● **About this exercise**
Restate, word for word, each entry that follows, but skip its pictures.

======== Provided data ========

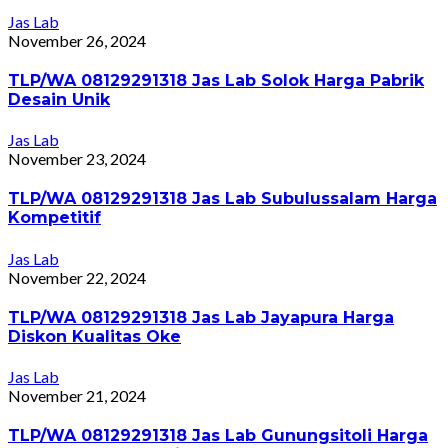
Jas Lab
November 26, 2024
TLP/WA 08129291318 Jas Lab Solok Harga Pabrik
Desain Unik
Jas Lab
November 23, 2024
TLP/WA 08129291318 Jas Lab Subulussalam Harga
Kompetitif
Jas Lab
November 22, 2024
TLP/WA 08129291318 Jas Lab Jayapura Harga
Diskon Kualitas Oke
Jas Lab
November 21, 2024
TLP/WA 08129291318 Jas Lab Gunungsitoli Harga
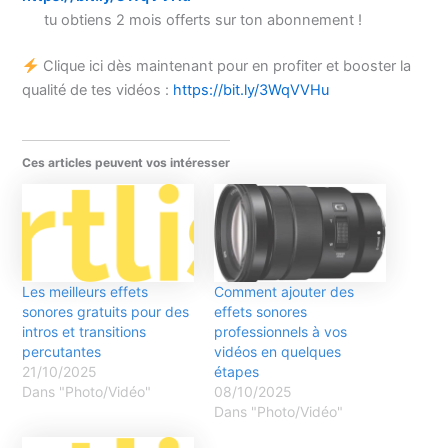
tu obtiens 2 mois offerts sur ton abonnement !
Clique ici dès maintenant pour en profiter et booster la
qualité de tes vidéos :
https://bit.ly/3WqVVHu
Ces articles peuvent vos intéresser
Les meilleurs effets
Comment ajouter des
sonores gratuits pour des
effets sonores
intros et transitions
professionnels à vos
percutantes
vidéos en quelques
21/10/2025
étapes
Dans "Photo/Vidéo"
08/10/2025
Dans "Photo/Vidéo"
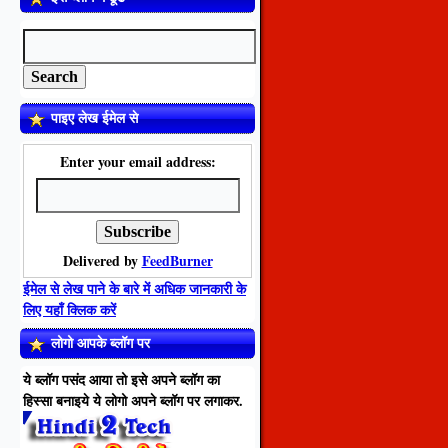
पाइए लेख ईमेल से
Enter your email address:
Delivered by
FeedBurner
ईमेल से लेख पाने के बारे में अधिक जानकारी के
लिए यहाँ क्लिक करें
लोगो आपके ब्लॉग पर
ये ब्लॉग पसंद आया तो इसे अपने ब्लॉग का
हिस्सा बनाइये ये लोगो अपने ब्लॉग पर लगाकर.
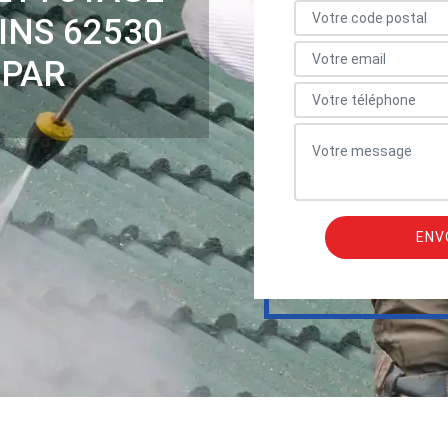
INS 62530
 PAR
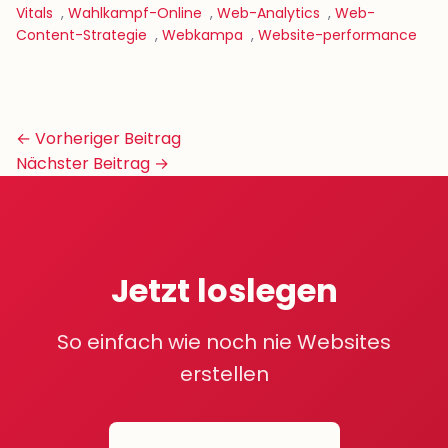
Vitals
,
Wahlkampf-Online
,
Web-Analytics
,
Web-
Content-Strategie
,
Webkampa
,
Website-performance
Beitrags-
← Vorheriger Beitrag
Navigation
Nächster Beitrag →
Jetzt loslegen
So einfach wie noch nie Websites
erstellen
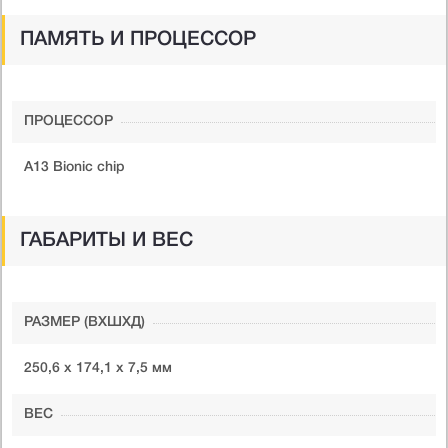
ПАМЯТЬ И ПРОЦЕССОР
ПРОЦЕССОР
A13 Bionic chip
ГАБАРИТЫ И ВЕС
РАЗМЕР (ВXШXД)
250,6 х 174,1 х 7,5 мм
ВЕС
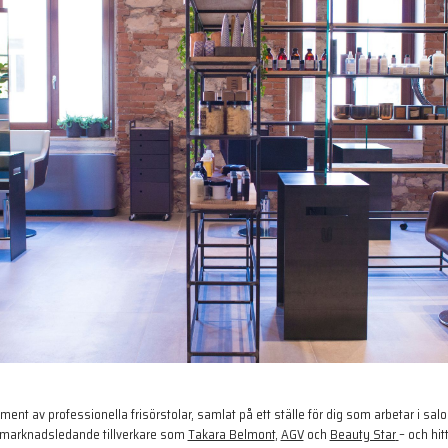
timent av professionella frisörstolar, samlat på ett ställe för dig som arbetar i sal
n marknadsledande tillverkare som
Takara Belmont
,
AGV
och
Beauty Star
– och hitt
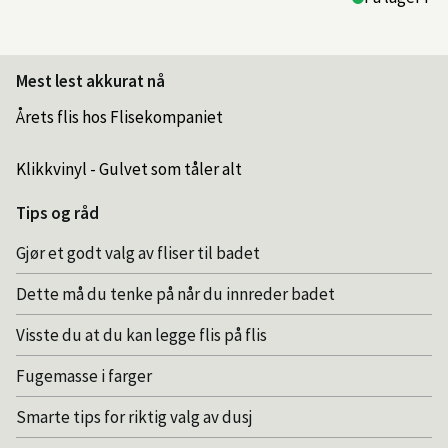
Mest lest akkurat nå
Årets flis hos Flisekompaniet
Klikkvinyl - Gulvet som tåler alt
Tips og råd
Gjør et godt valg av fliser til badet
Dette må du tenke på når du innreder badet
Visste du at du kan legge flis på flis
Fugemasse i farger
Smarte tips for riktig valg av dusj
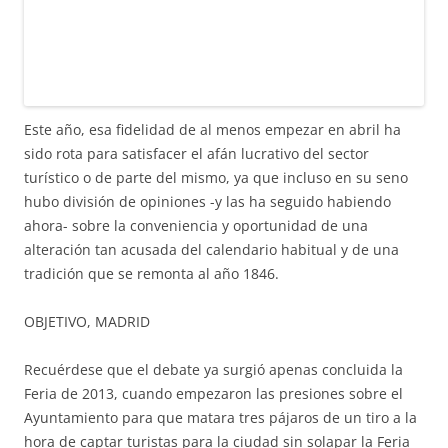
Este año, esa fidelidad de al menos empezar en abril ha
sido rota para satisfacer el afán lucrativo del sector
turístico o de parte del mismo, ya que incluso en su seno
hubo división de opiniones -y las ha seguido habiendo
ahora- sobre la conveniencia y oportunidad de una
alteración tan acusada del calendario habitual y de una
tradición que se remonta al año 1846.
OBJETIVO, MADRID
Recuérdese que el debate ya surgió apenas concluida la
Feria de 2013, cuando empezaron las presiones sobre el
Ayuntamiento para que matara tres pájaros de un tiro a la
hora de captar turistas para la ciudad sin solapar la Feria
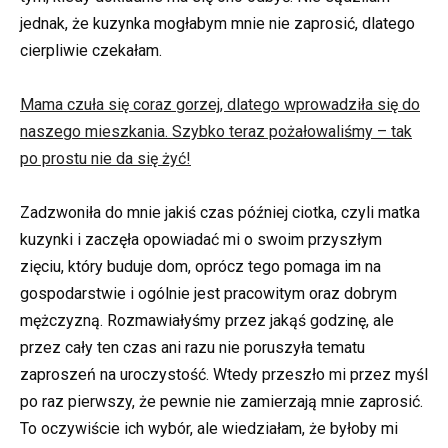
jednak, że kuzynka mogłabym mnie nie zaprosić, dlatego
cierpliwie czekałam.
Mama czuła się coraz gorzej, dlatego wprowadziła się do
naszego mieszkania. Szybko teraz pożałowaliśmy – tak
po prostu nie da się żyć!
Zadzwoniła do mnie jakiś czas później ciotka, czyli matka
kuzynki i zaczęła opowiadać mi o swoim przyszłym
zięciu, który buduje dom, oprócz tego pomaga im na
gospodarstwie i ogólnie jest pracowitym oraz dobrym
mężczyzną. Rozmawiałyśmy przez jakąś godzinę, ale
przez cały ten czas ani razu nie poruszyła tematu
zaproszeń na uroczystość. Wtedy przeszło mi przez myśl
po raz pierwszy, że pewnie nie zamierzają mnie zaprosić.
To oczywiście ich wybór, ale wiedziałam, że byłoby mi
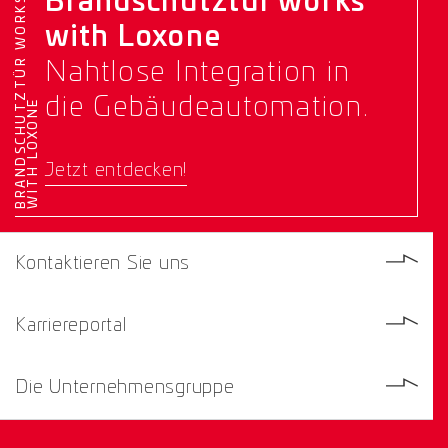
Brandschutztür works
B
R
A
N
D
S
C
H
U
T
Z
T
Ü
R
W
O
R
K
S
W
I
T
H
L
O
X
O
N
with Loxone
Nahtlose Integration in
die Gebäudeautomation.
E
Jetzt entdecken!
Kontaktieren Sie uns
Karriereportal
Die Unternehmensgruppe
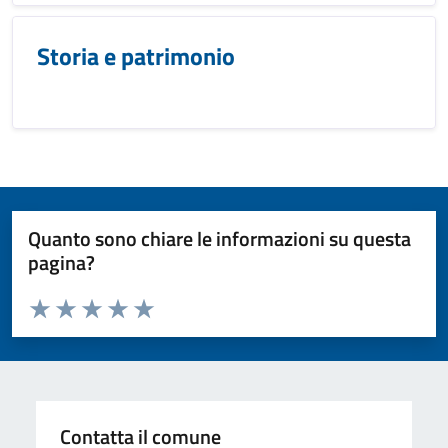
Storia e patrimonio
Quanto sono chiare le informazioni su questa
pagina?
Valuta da 1 a 5 stelle la pagina
Valuta 1 stelle su 5
Valuta 2 stelle su 5
Valuta 3 stelle su 5
Valuta 4 stelle su 5
Valuta 5 stelle su 5
Contatta il comune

========

● **Solution for this exercise**
Jas Lab
November 26, 2024
TLP/WA 08129291318 Jas Lab Solok Harga Pabrik
Desain Unik
Jas Lab
November 23, 2024
TLP/WA 08129291318 Jas Lab Subulussalam Harga
Kompetitif
Jas Lab
November 22, 2024
TLP/WA 08129291318 Jas Lab Jayapura Harga
Diskon Kualitas Oke
Jas Lab
November 21, 2024
TLP/WA 08129291318 Jas Lab Gunungsitoli Harga
tu obtiens 2 mois offerts sur ton abonnement !
Clique ici dès maintenant pour en profiter et booster la
qualité de tes vidéos :
https://bit.ly/3WqVVHu
Ces articles peuvent vos intéresser
Les meilleurs effets
Comment ajouter des
sonores gratuits pour des
effets sonores
intros et transitions
professionnels à vos
percutantes
vidéos en quelques
21/10/2025
étapes
Dans "Photo/Vidéo"
08/10/2025
Dans "Photo/Vidéo"
पाइए लेख ईमेल से
Enter your email address:
Delivered by
FeedBurner
ईमेल से लेख पाने के बारे में अधिक जानकारी के
लिए यहाँ क्लिक करें
लोगो आपके ब्लॉग पर
ये ब्लॉग पसंद आया तो इसे अपने ब्लॉग का
हिस्सा बनाइये ये लोगो अपने ब्लॉग पर लगाकर.
INS 62530
 PAR
Vitals
,
Wahlkampf-Online
,
Web-Analytics
,
Web-
Content-Strategie
,
Webkampa
,
Website-performance
Beitrags-
← Vorheriger Beitrag
Navigation
Nächster Beitrag →
Jetzt loslegen
So einfach wie noch nie Websites
erstellen
ПАМЯТЬ И ПРОЦЕССОР
ПРОЦЕССОР
A13 Bionic chip
ГАБАРИТЫ И ВЕС
РАЗМЕР (ВXШXД)
250,6 х 174,1 х 7,5 мм
ВЕС
timent av professionella frisörstolar, samlat på ett ställe för dig som arbetar i sal
n marknadsledande tillverkare som
Takara Belmont
,
AGV
och
Beauty Star
– och hitt
Mest lest akkurat nå
Årets flis hos Flisekompaniet
Klikkvinyl - Gulvet som tåler alt
Tips og råd
Gjør et godt valg av fliser til badet
Dette må du tenke på når du innreder badet
Visste du at du kan legge flis på flis
Fugemasse i farger
Smarte tips for riktig valg av dusj
Este año, esa fidelidad de al menos empezar en abril ha
sido rota para satisfacer el afán lucrativo del sector
turístico o de parte del mismo, ya que incluso en su seno
hubo división de opiniones -y las ha seguido habiendo
ahora- sobre la conveniencia y oportunidad de una
alteración tan acusada del calendario habitual y de una
tradición que se remonta al año 1846.
OBJETIVO, MADRID
Recuérdese que el debate ya surgió apenas concluida la
Feria de 2013, cuando empezaron las presiones sobre el
Ayuntamiento para que matara tres pájaros de un tiro a la
hora de captar turistas para la ciudad sin solapar la Feria
jednak, że kuzynka mogłabym mnie nie zaprosić, dlatego
cierpliwie czekałam.
Mama czuła się coraz gorzej, dlatego wprowadziła się do
naszego mieszkania. Szybko teraz pożałowaliśmy – tak
po prostu nie da się żyć!
Zadzwoniła do mnie jakiś czas później ciotka, czyli matka
kuzynki i zaczęła opowiadać mi o swoim przyszłym
zięciu, który buduje dom, oprócz tego pomaga im na
gospodarstwie i ogólnie jest pracowitym oraz dobrym
mężczyzną. Rozmawiałyśmy przez jakąś godzinę, ale
przez cały ten czas ani razu nie poruszyła tematu
zaproszeń na uroczystość. Wtedy przeszło mi przez myśl
po raz pierwszy, że pewnie nie zamierzają mnie zaprosić.
To oczywiście ich wybór, ale wiedziałam, że byłoby mi
Brandschutztür works
B
R
A
N
D
S
C
H
U
T
Z
T
Ü
R
W
O
R
K
S
W
I
T
H
L
O
X
O
N
with Loxone
Nahtlose Integration in
die Gebäudeautomation.
E
Jetzt entdecken!
Kontaktieren Sie uns
Karriereportal
Die Unternehmensgruppe
Storia e patrimonio
Quanto sono chiare le informazioni su questa
pagina?
Valuta da 1 a 5 stelle la pagina
Valuta 1 stelle su 5
Valuta 2 stelle su 5
Valuta 3 stelle su 5
Valuta 4 stelle su 5
Valuta 5 stelle su 5
Contatta il comune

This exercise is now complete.